Chibici-Revneanu, Nicole

Titel/Untertitel:

Die Herrlichkeit des Verherrlichten. Das Verständnis der Herrlichkeit im Johannesevangelium.

Verlag:

Tübingen: Mohr Siebeck 2007. XII, 747 S. gr.8° = Wissenschaftliche Untersuchungen zum Neuen Testament. 2. Reihe, 231. Kart. EUR 99,00. ISBN 978-3-16-149296-9.

Rezensent:

Jutta Leonhardt-Balzer

Die Studie ist die geringfügig überarbeitete Version einer von Christfried Böttrich betreuten Disser­tation von 2006 an der theologischen Fakultät der Ernst-Moritz-Arndt-Universität Greifswald, die den doxa-Begriff im Johannesevangelium bearbeitet.
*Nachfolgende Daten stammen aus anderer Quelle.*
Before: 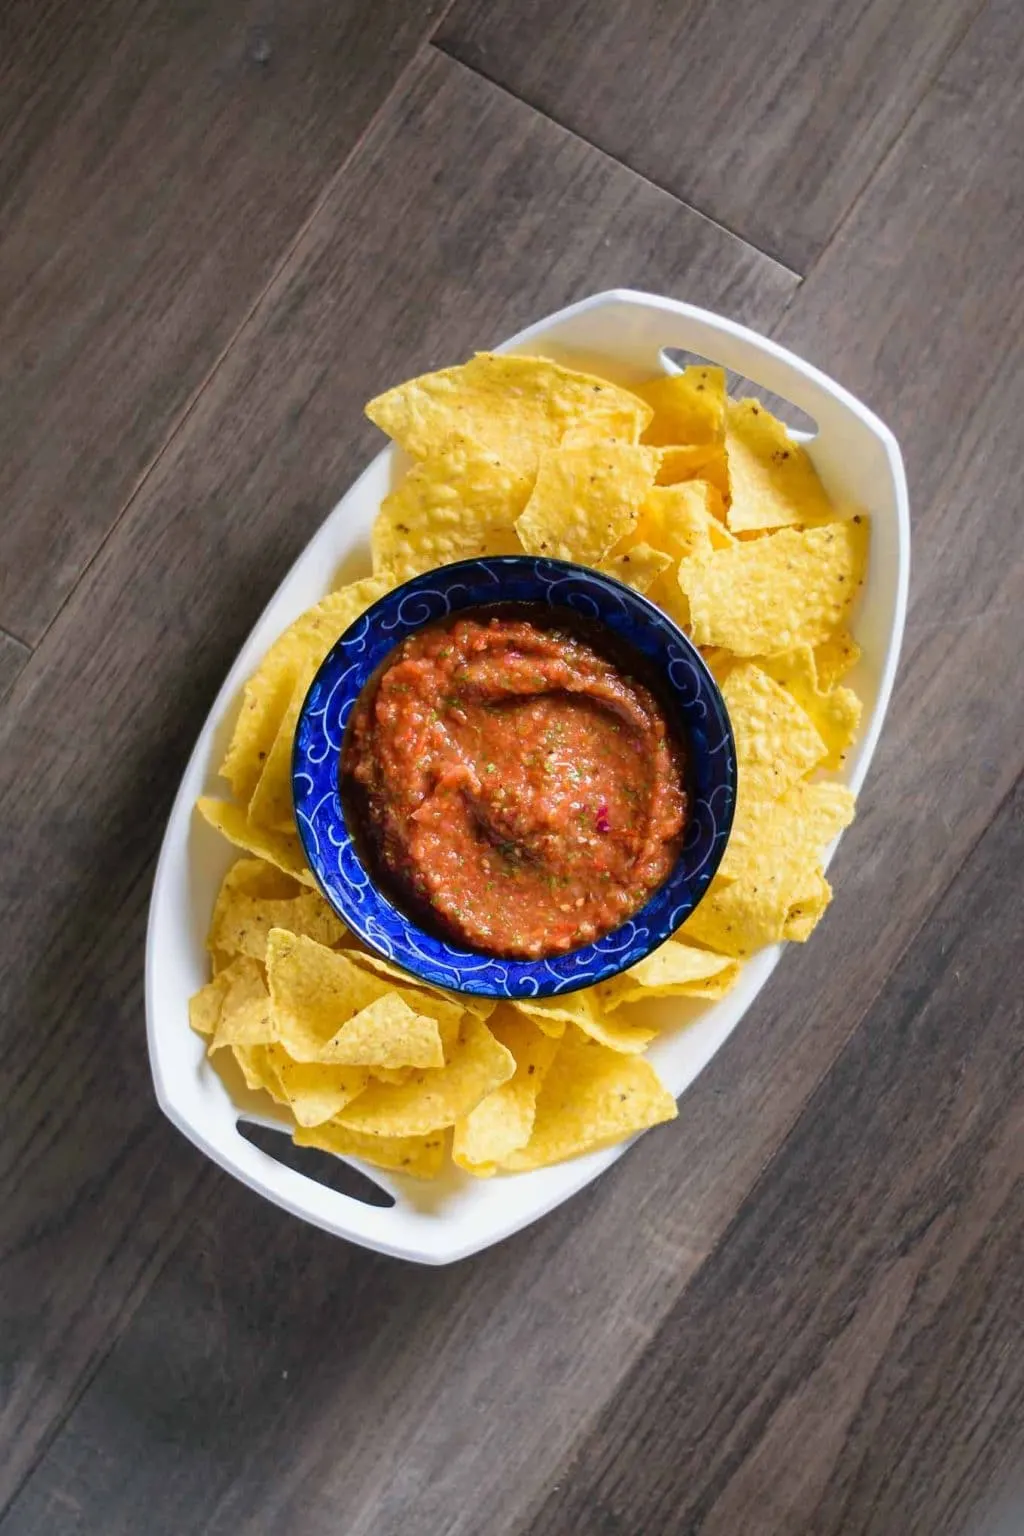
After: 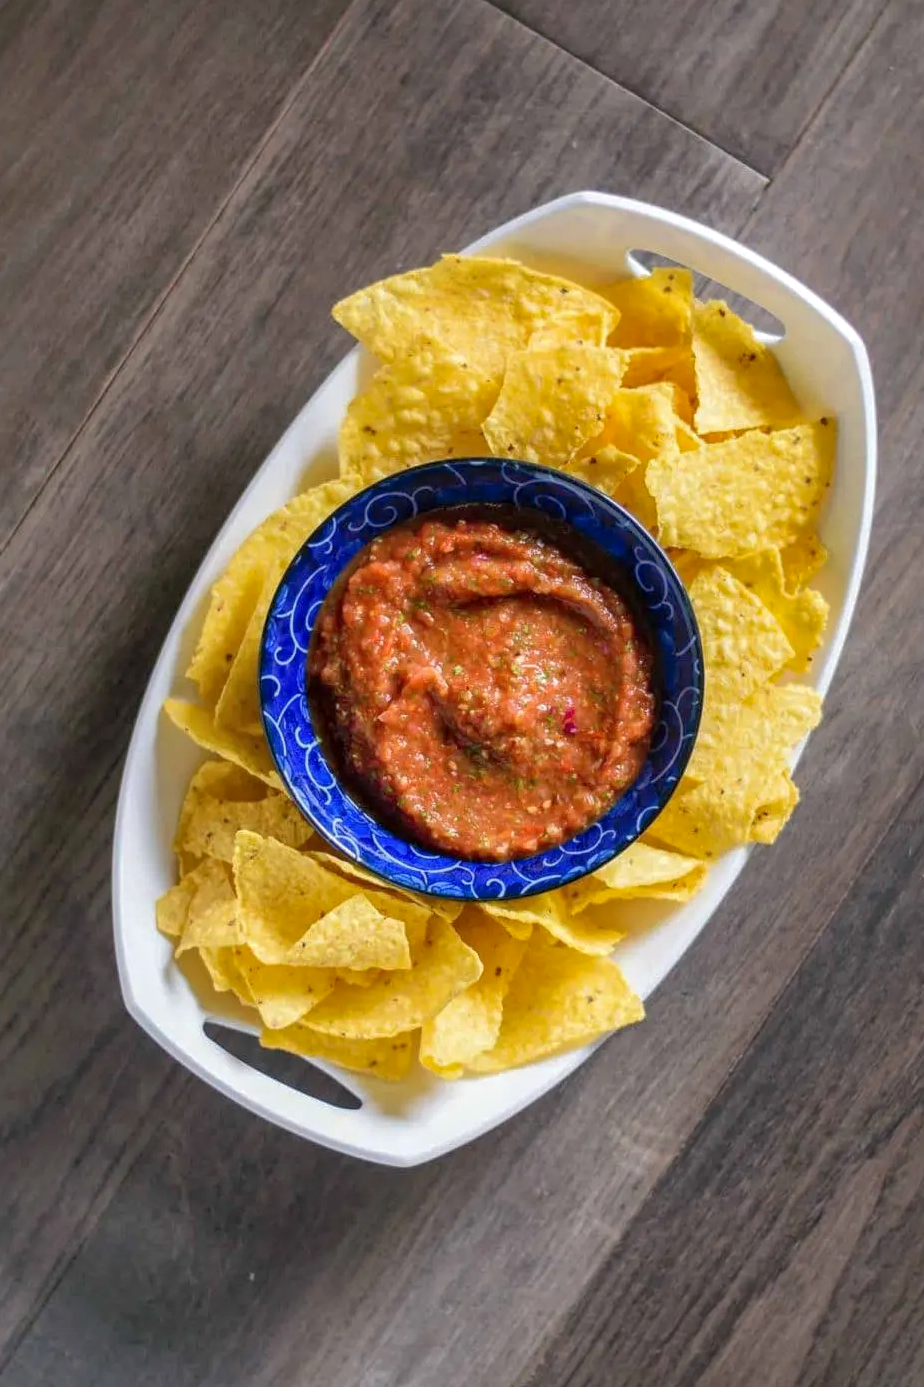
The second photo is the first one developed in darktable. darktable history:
tone equalizer: on, module defaults
crop: left 3.305%, top 6.436%, right 6.389%, bottom 3.258%
shadows and highlights: on, module defaults
local contrast: on, module defaults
Nach einem forschungsgeschichtlichen Überblick und methodischen Vorüberlegungen (1. Teil) werden die johanneischen Belege für den Begriff untersucht (2. Teil) und ihre Besonderheiten herausgearbeitet, indem der Begriff in den Kontext antiker Vorstellungen eingeordnet (3. Teil) und seine theologischen Aspekte im Johannesevangelium dargestellt werden (4. Teil). Zum Schluss erörtert die Studie die Bedeutung der Ergebnisse für die Übersetzung des Begriffs (5. Teil) und endet so mit einer semantischen Note.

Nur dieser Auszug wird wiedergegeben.